» **EXERCISE REQUIREMENTS**
Exactly as written, please repeat the data that follows, but not the pictures.

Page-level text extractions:
+++

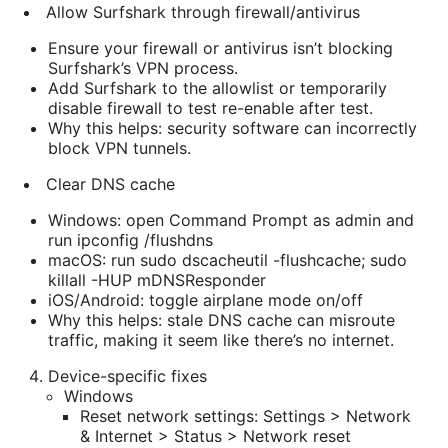
Allow Surfshark through firewall/antivirus
Ensure your firewall or antivirus isn’t blocking
Surfshark’s VPN process.
Add Surfshark to the allowlist or temporarily
disable firewall to test re-enable after test.
Why this helps: security software can incorrectly
block VPN tunnels.
Clear DNS cache
Windows: open Command Prompt as admin and
run ipconfig /flushdns
macOS: run sudo dscacheutil -flushcache; sudo
killall -HUP mDNSResponder
iOS/Android: toggle airplane mode on/off
Why this helps: stale DNS cache can misroute
traffic, making it seem like there’s no internet.
Device-specific fixes
Windows
Reset network settings: Settings > Network
& Internet > Status > Network reset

+++

» **REPLY TO THE EXERCISE**
Allow Surfshark through firewall/antivirus
Ensure your firewall or antivirus isn’t blocking
Surfshark’s VPN process.
Add Surfshark to the allowlist or temporarily
disable firewall to test re-enable after test.
Why this helps: security software can incorrectly
block VPN tunnels.
Clear DNS cache
Windows: open Command Prompt as admin and
run ipconfig /flushdns
macOS: run sudo dscacheutil -flushcache; sudo
killall -HUP mDNSResponder
iOS/Android: toggle airplane mode on/off
Why this helps: stale DNS cache can misroute
traffic, making it seem like there’s no internet.
Device-specific fixes
Windows
Reset network settings: Settings > Network
& Internet > Status > Network reset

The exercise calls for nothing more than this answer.